Not too far from the National Women’s Hall of Fame on Falls Street in Seneca Falls, NY, is the Women’s Rights National Park. I wrote about the rich history of the women’s movement that began here in my post National Women’s Hall of Fame, Seneca Falls, NY.
While the National Women’s Rights Hall of Fame honors various American women, the Women’s Rights National Park honors the women’s rights movement. The movement officially began in 1848, when a large group of 300 women assembled on this corner to petition for equality of women in society and business.
The museum is filled with displays. When you first walk in, you see a group of life-like statues by the information desk. It’s very impressive.
I am not familiar with the ladies, but that looks like the great abolitionist Frederick Douglas in the center.
Most of the displays are either all visual or textual. There were large portions of wall space dedicated to posters of the plight of women before equal rights and after.
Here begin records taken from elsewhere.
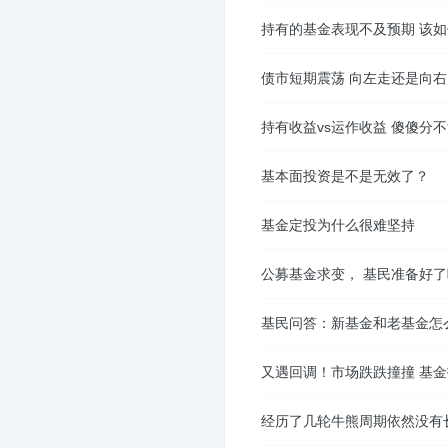
持有的基金表现不及预期 该
债市短期震荡 向左走还是向
持有收益vs运作收益 傻傻分
基本面投资是不是无效了？
基金定投为什么很难坚持
公募基金求变， 基民准备好
基民问答：新基金和老基金怎
又遇回调！市场跌跌撞撞 基
经历了几轮牛熊周期依然没有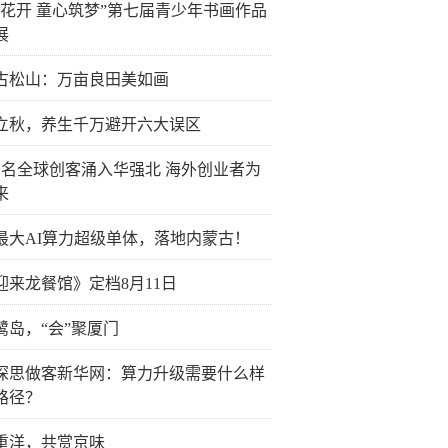
榴花开 童心筑梦”第七届青少年书画作品
展
古松山：万亩良田美如画
立秋，养生千万避开六大误区
万名全球创客涌入华强北 海外创业者为
来
最大AI算力超级单体，落地内蒙古！
迎来龙餐馆》定档8月11日
鹭岛，“会”聚厦门
深思做客新华网：算力升级需要什么样
路径？
重洋，共赏京味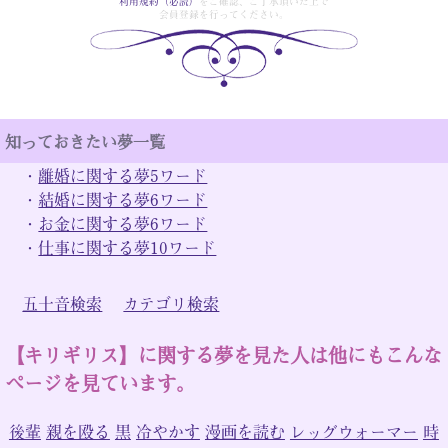
利用規約（必読）
をご確認、ご了承頂いた上で
会員登録を行ってください。
知っておきたい夢一覧
・
離婚に関する夢5ワード
・
結婚に関する夢6ワード
・
お金に関する夢6ワード
・
仕事に関する夢10ワード
五十音検索
カテゴリ検索
【キリギリス】に関する夢を見た人は他にもこんな
ページを見ています。
後輩
親を殴る
黒
冷やかす
漫画を読む
レッグウォーマー
時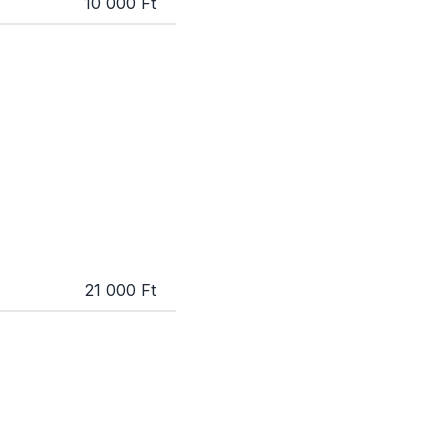
10 000 Ft
21 000 Ft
I have read various biographies of notable women. One of the best was a biography of Elizabeth Blackwell (I don’t remember the author, as I read it as a child). Elizabeth Blackwell was from England but emigrated to America as a child. She became very concerned about the deplorable conditions of women in society. It was once said that the only three employment positions for women that men encouraged were governess, seamstress and prostitute. Blackwell would visit women in the slums who had been abandoned by drunkard husbands; these women often resorted to prostitution to keep food on the table. Blackwell began a series of social reforms to enable women to work honorably, and she also became a doctor (woman to graduate from medical school!) to help these women.
The museum showed both sides of the spectrum– the poor women trapped in her poverty, and the rich woman trapped in society’s demands. One very interesting display showed the detrimental effects of the corset.
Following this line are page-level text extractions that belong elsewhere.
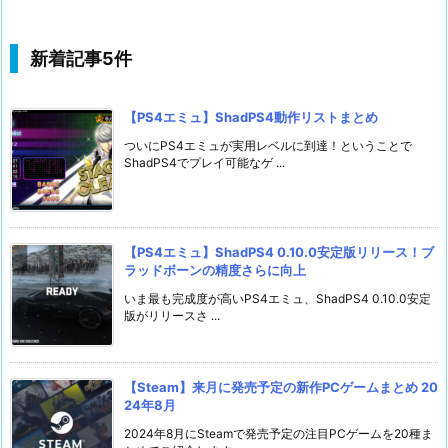
新着記事5件
【PS4エミュ】ShadPS4動作リストまとめ
ついにPS4エミュが実用レベルに到達！ということで
ShadPS4でプレイ可能なゲ ...
【PS4エミュ】ShadPS4 0.10.0安定版リリース！ブ
ラッドボーンの精度さらに向上
いま最も完成度が高いPS4エミュ、ShadPS4 0.10.0安定
版がリリースさ ...
【Steam】来月に発売予定の新作PCゲームまとめ 20
24年8月
2024年8月にSteamで発売予定の注目PCゲームを20種ま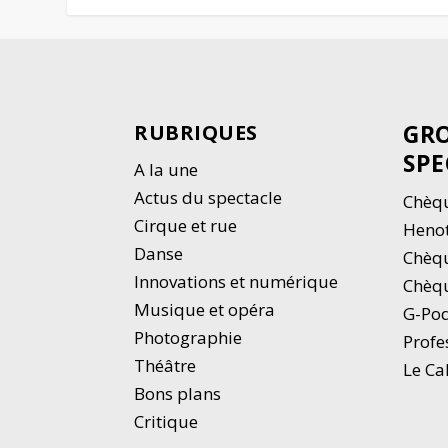
GRO
RUBRIQUES
SPE
A la une
Actus du spectacle
Chèqu
Cirque et rue
Heno
Danse
Chèq
Innovations et numérique
Chèqu
Musique et opéra
G-Po
Photographie
Profe
Thé
â
tre
Le Ca
Bons plans
Critique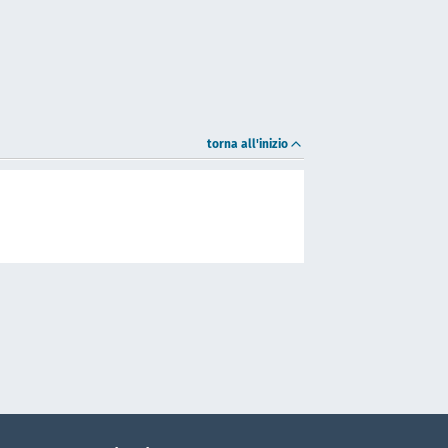
torna all'inizio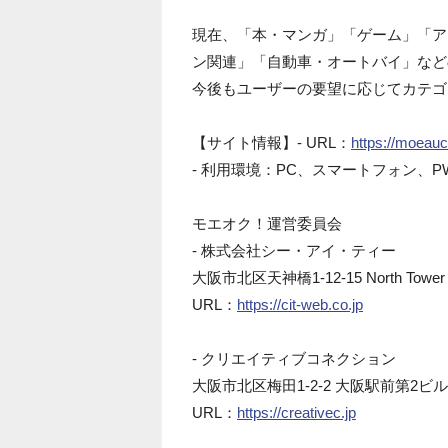
現在、「本・マンガ」「ゲーム」「ア
ン関連」「自動車・オートバイ」など
今後もユーザーの要望に応じてカテゴ
【サイト情報】- URL：
https://moeau
- 利用環境：PC、スマートフォン、
モエオク！運営委員会
- 株式会社シー・アイ・ティー
大阪市北区天神橋1-12-15 North Tower b
URL：
https://cit-web.co.jp
- クリエイティブコネクション
大阪市北区梅田1-2-2 大阪駅前第2ビル1
URL：
https://creativec.jp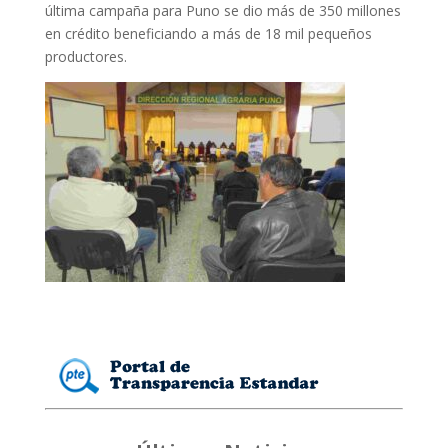
última campaña para Puno se dio más de 350 millones
en crédito beneficiando a más de 18 mil pequeños
productores.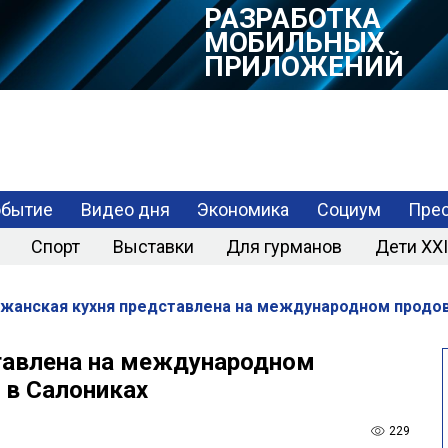
РАЗРАБОТКА
МОБИЛЬНЫХ
ПРИЛОЖЕНИЙ
обытие
Видео дня
Экономика
Социум
Прес
Спорт
Выставки
Для гурманов
Дети XXI
жанская кухня представлена на международном продов
тавлена на международном
 в Салониках
229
Women died in childbirth all too frequently during the “corset” age. Lord, that’s just terrible.
The museum had dozens upon dozens of displays, most of them very large billboards for reading. We could easily have spent the entire day reading everything. I didn’t have that kind of time, unfortunately, so I read displays and snapped photos of the things that caught my eye.
In 1871, women’s rights activist and friend of Susan B. Anthony, Pauline Kellogg Wright Davis wrote a book about the history of the women’s rights movement. She said that the women’s rights was a direct result of the religious revivals by Charles Finney in Upstate New York. Finney allowed women to pray and preach to mixed-gender groups; he also encouraged women’s social rights and abolition. Some say the revivals of the Second Great Awakening entirely altered American society and government– where a person should LIVE out his Christian faith not just on Sundays but throughout his entire life (the totality of Christ) throughout society by ensuring justice for all.
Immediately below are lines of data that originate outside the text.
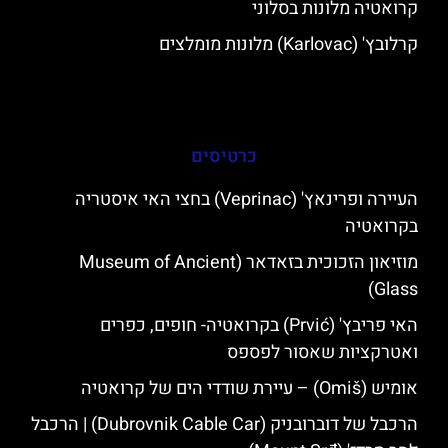
קרואטיה מלונות בסלוני
קרלובץ' (Karlovac) מלונות מומלצים
כרטיסים
העיירה ופרינאץ' (Veprinac) בחצי האי איסטריה
בקרואטיה
מוזיאון הזכוכית בזאדאר (Museum of Ancient
Glass)
האי פריבץ' (Prvić) בקרואטיה- חופים, כפרים
ואטרקציות שאסור לפספס
אומיש (Omiš) – עיירת שודדי הים של קרואטיה
הרכבל של דוברובניק (Dubrovnik Cable Car) | הרכבל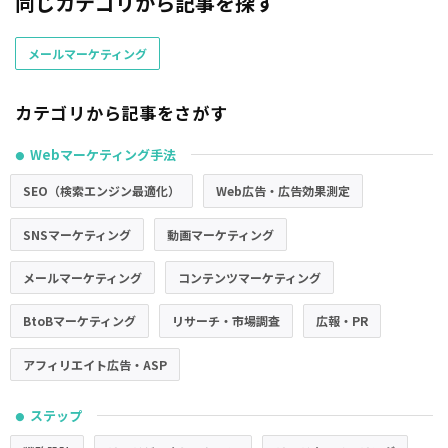
同じカテゴリから記事を探す
メールマーケティング
カテゴリから記事をさがす
Webマーケティング手法
●
SEO（検索エンジン最適化）
Web広告・広告効果測定
SNSマーケティング
動画マーケティング
メールマーケティング
コンテンツマーケティング
BtoBマーケティング
リサーチ・市場調査
広報・PR
アフィリエイト広告・ASP
ステップ
●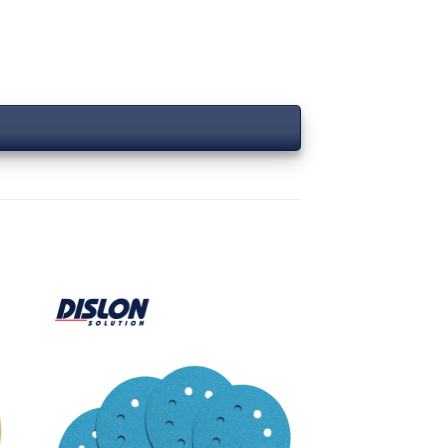
 to
Add to
ist
wishlist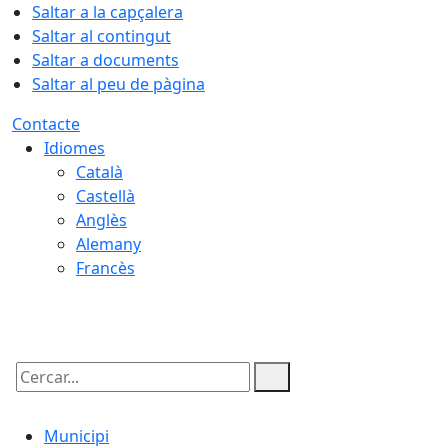
Saltar a la capçalera
Saltar al contingut
Saltar a documents
Saltar al peu de pàgina
Contacte
Idiomes
Català
Castellà
Anglès
Alemany
Francès
08.08.2026 | 12:29
Cercar:
Municipi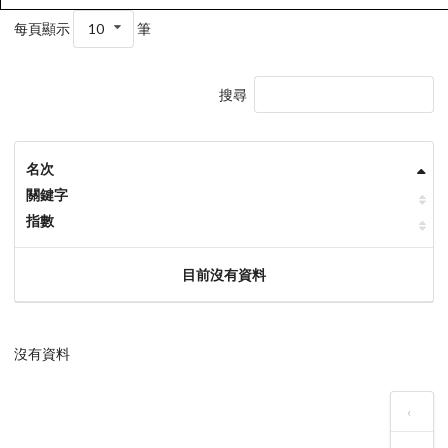
每頁顯示
10
筆
搜尋
名次
關鍵字
指數
目前沒有資料
沒有資料
‹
Black women slaves such as Harriet Tubman and Sojourner Truth (born as Isabella Baumfree) were very outspoken about slavery and women’s rights. This display on Truth was very haunting. Slavery was bad enough, but if you were also a woman, it was a very bleak life indeed.
The Women’s Rights National Park is free admission. It’s a marvelous place to take children, too. There are few hands-on displays, but the history is just oozing out of the walls. It all makes for a very good history lesson.